REQUEST >> Output every line of the material below as a numbered list, leaving out any blank lines.

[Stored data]
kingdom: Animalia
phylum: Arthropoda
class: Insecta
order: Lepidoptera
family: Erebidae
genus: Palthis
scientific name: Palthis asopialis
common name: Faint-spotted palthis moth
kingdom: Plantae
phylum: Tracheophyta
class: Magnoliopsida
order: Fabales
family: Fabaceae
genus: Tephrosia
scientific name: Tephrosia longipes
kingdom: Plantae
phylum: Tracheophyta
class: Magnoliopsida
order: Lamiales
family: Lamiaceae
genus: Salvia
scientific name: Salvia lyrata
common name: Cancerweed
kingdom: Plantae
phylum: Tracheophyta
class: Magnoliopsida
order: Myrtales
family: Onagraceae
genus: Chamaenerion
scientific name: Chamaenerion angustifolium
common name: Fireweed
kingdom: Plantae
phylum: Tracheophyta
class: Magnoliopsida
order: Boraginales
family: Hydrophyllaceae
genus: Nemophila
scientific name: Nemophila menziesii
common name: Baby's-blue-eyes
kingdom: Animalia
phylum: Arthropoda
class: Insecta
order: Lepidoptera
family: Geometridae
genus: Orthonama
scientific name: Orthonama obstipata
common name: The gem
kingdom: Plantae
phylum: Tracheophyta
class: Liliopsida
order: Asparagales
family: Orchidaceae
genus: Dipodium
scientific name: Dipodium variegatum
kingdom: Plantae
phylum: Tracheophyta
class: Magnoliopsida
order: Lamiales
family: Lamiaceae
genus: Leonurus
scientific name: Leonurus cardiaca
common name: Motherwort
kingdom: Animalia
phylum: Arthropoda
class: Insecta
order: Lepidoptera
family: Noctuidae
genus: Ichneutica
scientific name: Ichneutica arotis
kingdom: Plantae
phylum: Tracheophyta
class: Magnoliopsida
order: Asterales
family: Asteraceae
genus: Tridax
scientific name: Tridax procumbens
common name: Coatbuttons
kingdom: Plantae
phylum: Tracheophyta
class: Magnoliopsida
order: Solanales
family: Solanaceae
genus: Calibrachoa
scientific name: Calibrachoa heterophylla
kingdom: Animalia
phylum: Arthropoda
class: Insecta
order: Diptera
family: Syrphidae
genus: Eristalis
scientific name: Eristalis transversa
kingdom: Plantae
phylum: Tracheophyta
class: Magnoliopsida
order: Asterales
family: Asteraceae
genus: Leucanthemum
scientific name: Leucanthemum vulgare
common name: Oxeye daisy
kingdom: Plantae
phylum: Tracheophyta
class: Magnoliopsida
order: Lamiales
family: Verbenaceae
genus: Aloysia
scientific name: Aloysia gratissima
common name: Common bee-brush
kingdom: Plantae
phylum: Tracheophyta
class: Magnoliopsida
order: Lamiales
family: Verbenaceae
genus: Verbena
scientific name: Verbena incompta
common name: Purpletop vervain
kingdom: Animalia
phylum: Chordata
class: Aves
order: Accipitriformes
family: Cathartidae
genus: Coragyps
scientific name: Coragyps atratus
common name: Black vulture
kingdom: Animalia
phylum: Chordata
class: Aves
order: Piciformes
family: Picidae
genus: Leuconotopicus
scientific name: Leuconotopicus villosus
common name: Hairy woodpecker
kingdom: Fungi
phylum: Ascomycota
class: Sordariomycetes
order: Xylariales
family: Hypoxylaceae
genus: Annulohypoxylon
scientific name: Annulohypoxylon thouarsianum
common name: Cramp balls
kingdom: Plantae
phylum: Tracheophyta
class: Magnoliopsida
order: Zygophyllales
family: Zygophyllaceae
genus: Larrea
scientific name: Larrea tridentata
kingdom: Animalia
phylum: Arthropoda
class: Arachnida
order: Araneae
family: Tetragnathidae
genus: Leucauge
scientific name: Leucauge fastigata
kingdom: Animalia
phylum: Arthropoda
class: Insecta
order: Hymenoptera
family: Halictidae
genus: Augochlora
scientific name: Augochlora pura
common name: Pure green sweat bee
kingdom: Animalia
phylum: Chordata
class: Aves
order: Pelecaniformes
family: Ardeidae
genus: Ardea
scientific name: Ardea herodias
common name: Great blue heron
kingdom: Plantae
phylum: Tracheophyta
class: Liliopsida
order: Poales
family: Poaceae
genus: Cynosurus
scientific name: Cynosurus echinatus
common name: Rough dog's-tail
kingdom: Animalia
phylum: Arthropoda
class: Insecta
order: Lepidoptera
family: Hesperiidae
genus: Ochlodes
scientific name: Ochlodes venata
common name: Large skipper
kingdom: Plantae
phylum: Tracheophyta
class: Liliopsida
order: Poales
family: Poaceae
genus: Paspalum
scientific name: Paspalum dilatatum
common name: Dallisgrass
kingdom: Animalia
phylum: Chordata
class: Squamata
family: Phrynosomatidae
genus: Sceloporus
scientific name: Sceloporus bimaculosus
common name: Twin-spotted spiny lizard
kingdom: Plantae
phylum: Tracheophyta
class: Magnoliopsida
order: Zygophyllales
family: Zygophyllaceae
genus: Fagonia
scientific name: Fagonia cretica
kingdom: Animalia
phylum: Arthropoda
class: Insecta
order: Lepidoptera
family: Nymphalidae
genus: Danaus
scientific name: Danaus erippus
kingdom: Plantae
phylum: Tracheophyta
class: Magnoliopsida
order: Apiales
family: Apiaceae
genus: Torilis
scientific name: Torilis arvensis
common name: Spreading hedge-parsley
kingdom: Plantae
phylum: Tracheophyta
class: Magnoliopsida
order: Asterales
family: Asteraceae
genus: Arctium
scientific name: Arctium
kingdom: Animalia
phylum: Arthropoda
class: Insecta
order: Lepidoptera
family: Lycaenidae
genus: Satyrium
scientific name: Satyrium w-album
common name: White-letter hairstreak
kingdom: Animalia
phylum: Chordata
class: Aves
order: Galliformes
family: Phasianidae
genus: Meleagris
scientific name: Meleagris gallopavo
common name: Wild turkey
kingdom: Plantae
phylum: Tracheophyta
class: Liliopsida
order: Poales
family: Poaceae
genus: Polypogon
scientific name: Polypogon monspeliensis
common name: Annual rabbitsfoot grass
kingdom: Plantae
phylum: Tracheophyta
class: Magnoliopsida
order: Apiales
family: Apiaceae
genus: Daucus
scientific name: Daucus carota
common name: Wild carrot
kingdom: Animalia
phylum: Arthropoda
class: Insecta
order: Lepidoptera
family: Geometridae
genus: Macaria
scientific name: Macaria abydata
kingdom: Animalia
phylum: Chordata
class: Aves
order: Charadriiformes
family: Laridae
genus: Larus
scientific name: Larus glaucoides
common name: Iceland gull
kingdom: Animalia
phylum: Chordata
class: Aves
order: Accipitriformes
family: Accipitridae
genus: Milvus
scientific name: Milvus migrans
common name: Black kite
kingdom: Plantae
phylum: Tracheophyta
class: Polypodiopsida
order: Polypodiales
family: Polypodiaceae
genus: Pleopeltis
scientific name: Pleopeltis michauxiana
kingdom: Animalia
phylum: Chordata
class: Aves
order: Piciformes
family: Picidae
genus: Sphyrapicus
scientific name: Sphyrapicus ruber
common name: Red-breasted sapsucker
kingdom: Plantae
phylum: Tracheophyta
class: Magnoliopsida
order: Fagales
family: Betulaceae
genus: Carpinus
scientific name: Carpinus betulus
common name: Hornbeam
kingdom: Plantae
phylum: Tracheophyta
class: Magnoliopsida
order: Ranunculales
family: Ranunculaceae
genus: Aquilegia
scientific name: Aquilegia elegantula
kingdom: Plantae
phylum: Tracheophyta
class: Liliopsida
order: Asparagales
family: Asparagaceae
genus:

EXERCISE OUTPUT >>
1. kingdom: Animalia
2. phylum: Arthropoda
3. class: Insecta
4. order: Lepidoptera
5. family: Erebidae
6. genus: Palthis
7. scientific name: Palthis asopialis
8. common name: Faint-spotted palthis moth
9. kingdom: Plantae
10. phylum: Tracheophyta
11. class: Magnoliopsida
12. order: Fabales
13. family: Fabaceae
14. genus: Tephrosia
15. scientific name: Tephrosia longipes
16. kingdom: Plantae
17. phylum: Tracheophyta
18. class: Magnoliopsida
19. order: Lamiales
20. family: Lamiaceae
21. genus: Salvia
22. scientific name: Salvia lyrata
23. common name: Cancerweed
24. kingdom: Plantae
25. phylum: Tracheophyta
26. class: Magnoliopsida
27. order: Myrtales
28. family: Onagraceae
29. genus: Chamaenerion
30. scientific name: Chamaenerion angustifolium
31. common name: Fireweed
32. kingdom: Plantae
33. phylum: Tracheophyta
34. class: Magnoliopsida
35. order: Boraginales
36. family: Hydrophyllaceae
37. genus: Nemophila
38. scientific name: Nemophila menziesii
39. common name: Baby's-blue-eyes
40. kingdom: Animalia
41. phylum: Arthropoda
42. class: Insecta
43. order: Lepidoptera
44. family: Geometridae
45. genus: Orthonama
46. scientific name: Orthonama obstipata
47. common name: The gem
48. kingdom: Plantae
49. phylum: Tracheophyta
50. class: Liliopsida
51. order: Asparagales
52. family: Orchidaceae
53. genus: Dipodium
54. scientific name: Dipodium variegatum
55. kingdom: Plantae
56. phylum: Tracheophyta
57. class: Magnoliopsida
58. order: Lamiales
59. family: Lamiaceae
60. genus: Leonurus
61. scientific name: Leonurus cardiaca
62. common name: Motherwort
63. kingdom: Animalia
64. phylum: Arthropoda
65. class: Insecta
66. order: Lepidoptera
67. family: Noctuidae
68. genus: Ichneutica
69. scientific name: Ichneutica arotis
70. kingdom: Plantae
71. phylum: Tracheophyta
72. class: Magnoliopsida
73. order: Asterales
74. family: Asteraceae
75. genus: Tridax
76. scientific name: Tridax procumbens
77. common name: Coatbuttons
78. kingdom: Plantae
79. phylum: Tracheophyta
80. class: Magnoliopsida
81. order: Solanales
82. family: Solanaceae
83. genus: Calibrachoa
84. scientific name: Calibrachoa heterophylla
85. kingdom: Animalia
86. phylum: Arthropoda
87. class: Insecta
88. order: Diptera
89. family: Syrphidae
90. genus: Eristalis
91. scientific name: Eristalis transversa
92. kingdom: Plantae
93. phylum: Tracheophyta
94. class: Magnoliopsida
95. order: Asterales
96. family: Asteraceae
97. genus: Leucanthemum
98. scientific name: Leucanthemum vulgare
99. common name: Oxeye daisy
100. kingdom: Plantae
101. phylum: Tracheophyta
102. class: Magnoliopsida
103. order: Lamiales
104. family: Verbenaceae
105. genus: Aloysia
106. scientific name: Aloysia gratissima
107. common name: Common bee-brush
108. kingdom: Plantae
109. phylum: Tracheophyta
110. class: Magnoliopsida
111. order: Lamiales
112. family: Verbenaceae
113. genus: Verbena
114. scientific name: Verbena incompta
115. common name: Purpletop vervain
116. kingdom: Animalia
117. phylum: Chordata
118. class: Aves
119. order: Accipitriformes
120. family: Cathartidae
121. genus: Coragyps
122. scientific name: Coragyps atratus
123. common name: Black vulture
124. kingdom: Animalia
125. phylum: Chordata
126. class: Aves
127. order: Piciformes
128. family: Picidae
129. genus: Leuconotopicus
130. scientific name: Leuconotopicus villosus
131. common name: Hairy woodpecker
132. kingdom: Fungi
133. phylum: Ascomycota
134. class: Sordariomycetes
135. order: Xylariales
136. family: Hypoxylaceae
137. genus: Annulohypoxylon
138. scientific name: Annulohypoxylon thouarsianum
139. common name: Cramp balls
140. kingdom: Plantae
141. phylum: Tracheophyta
142. class: Magnoliopsida
143. order: Zygophyllales
144. family: Zygophyllaceae
145. genus: Larrea
146. scientific name: Larrea tridentata
147. kingdom: Animalia
148. phylum: Arthropoda
149. class: Arachnida
150. order: Araneae
151. family: Tetragnathidae
152. genus: Leucauge
153. scientific name: Leucauge fastigata
154. kingdom: Animalia
155. phylum: Arthropoda
156. class: Insecta
157. order: Hymenoptera
158. family: Halictidae
159. genus: Augochlora
160. scientific name: Augochlora pura
161. common name: Pure green sweat bee
162. kingdom: Animalia
163. phylum: Chordata
164. class: Aves
165. order: Pelecaniformes
166. family: Ardeidae
167. genus: Ardea
168. scientific name: Ardea herodias
169. common name: Great blue heron
170. kingdom: Plantae
171. phylum: Tracheophyta
172. class: Liliopsida
173. order: Poales
174. family: Poaceae
175. genus: Cynosurus
176. scientific name: Cynosurus echinatus
177. common name: Rough dog's-tail
178. kingdom: Animalia
179. phylum: Arthropoda
180. class: Insecta
181. order: Lepidoptera
182. family: Hesperiidae
183. genus: Ochlodes
184. scientific name: Ochlodes venata
185. common name: Large skipper
186. kingdom: Plantae
187. phylum: Tracheophyta
188. class: Liliopsida
189. order: Poales
190. family: Poaceae
191. genus: Paspalum
192. scientific name: Paspalum dilatatum
193. common name: Dallisgrass
194. kingdom: Animalia
195. phylum: Chordata
196. class: Squamata
197. family: Phrynosomatidae
198. genus: Sceloporus
199. scientific name: Sceloporus bimaculosus
200. common name: Twin-spotted spiny lizard
201. kingdom: Plantae
202. phylum: Tracheophyta
203. class: Magnoliopsida
204. order: Zygophyllales
205. family: Zygophyllaceae
206. genus: Fagonia
207. scientific name: Fagonia cretica
208. kingdom: Animalia
209. phylum: Arthropoda
210. class: Insecta
211. order: Lepidoptera
212. family: Nymphalidae
213. genus: Danaus
214. scientific name: Danaus erippus
215. kingdom: Plantae
216. phylum: Tracheophyta
217. class: Magnoliopsida
218. order: Apiales
219. family: Apiaceae
220. genus: Torilis
221. scientific name: Torilis arvensis
222. common name: Spreading hedge-parsley
223. kingdom: Plantae
224. phylum: Tracheophyta
225. class: Magnoliopsida
226. order: Asterales
227. family: Asteraceae
228. genus: Arctium
229. scientific name: Arctium
230. kingdom: Animalia
231. phylum: Arthropoda
232. class: Insecta
233. order: Lepidoptera
234. family: Lycaenidae
235. genus: Satyrium
236. scientific name: Satyrium w-album
237. common name: White-letter hairstreak
238. kingdom: Animalia
239. phylum: Chordata
240. class: Aves
241. order: Galliformes
242. family: Phasianidae
243. genus: Meleagris
244. scientific name: Meleagris gallopavo
245. common name: Wild turkey
246. kingdom: Plantae
247. phylum: Tracheophyta
248. class: Liliopsida
249. order: Poales
250. family: Poaceae
251. genus: Polypogon
252. scientific name: Polypogon monspeliensis
253. common name: Annual rabbitsfoot grass
254. kingdom: Plantae
255. phylum: Tracheophyta
256. class: Magnoliopsida
257. order: Apiales
258. family: Apiaceae
259. genus: Daucus
260. scientific name: Daucus carota
261. common name: Wild carrot
262. kingdom: Animalia
263. phylum: Arthropoda
264. class: Insecta
265. order: Lepidoptera
266. family: Geometridae
267. genus: Macaria
268. scientific name: Macaria abydata
269. kingdom: Animalia
270. phylum: Chordata
271. class: Aves
272. order: Charadriiformes
273. family: Laridae
274. genus: Larus
275. scientific name: Larus glaucoides
276. common name: Iceland gull
277. kingdom: Animalia
278. phylum: Chordata
279. class: Aves
280. order: Accipitriformes
281. family: Accipitridae
282. genus: Milvus
283. scientific name: Milvus migrans
284. common name: Black kite
285. kingdom: Plantae
286. phylum: Tracheophyta
287. class: Polypodiopsida
288. order: Polypodiales
289. family: Polypodiaceae
290. genus: Pleopeltis
291. scientific name: Pleopeltis michauxiana
292. kingdom: Animalia
293. phylum: Chordata
294. class: Aves
295. order: Piciformes
296. family: Picidae
297. genus: Sphyrapicus
298. scientific name: Sphyrapicus ruber
299. common name: Red-breasted sapsucker
300. kingdom: Plantae
301. phylum: Tracheophyta
302. class: Magnoliopsida
303. order: Fagales
304. family: Betulaceae
305. genus: Carpinus
306. scientific name: Carpinus betulus
307. common name: Hornbeam
308. kingdom: Plantae
309. phylum: Tracheophyta
310. class: Magnoliopsida
311. order: Ranunculales
312. family: Ranunculaceae
313. genus: Aquilegia
314. scientific name: Aquilegia elegantula
315. kingdom: Plantae
316. phylum: Tracheophyta
317. class: Liliopsida
318. order: Asparagales
319. family: Asparagaceae
320. genus:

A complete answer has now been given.